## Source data
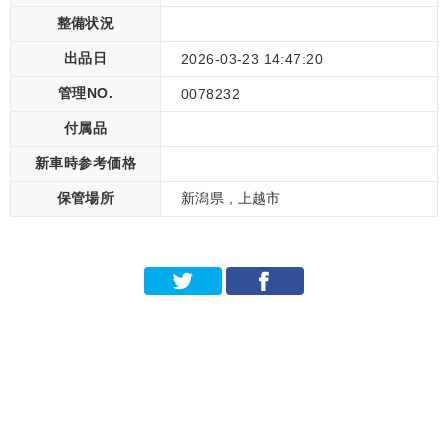
整備状況
出品日
2026-03-23 14:47:20
管理NO.
0078232
付属品
新車時参考価格
保管場所
新潟県 , 上越市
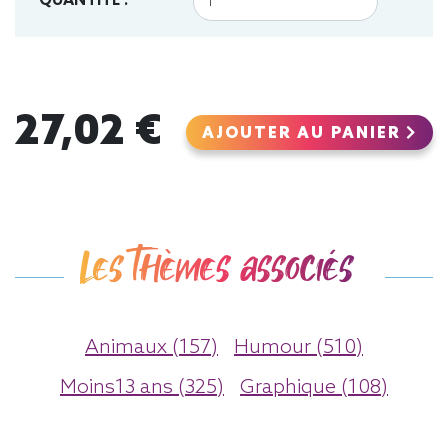
QUANTITÉ :
27,02 €
AJOUTER AU PANIER
Les thèmes associés
Animaux (157)
Humour (510)
Moins13 ans (325)
Graphique (108)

## Your goal
In the copy, no picture may appear; the records themselves must be output exactly.

## Answer to this exercise
整備状況
出品日
2026-03-23 14:47:20
管理NO.
0078232
付属品
新車時参考価格
保管場所
新潟県 , 上越市
QUANTITÉ :
27,02 €
AJOUTER AU PANIER
Les thèmes associés
Animaux (157)
Humour (510)
Moins13 ans (325)
Graphique (108)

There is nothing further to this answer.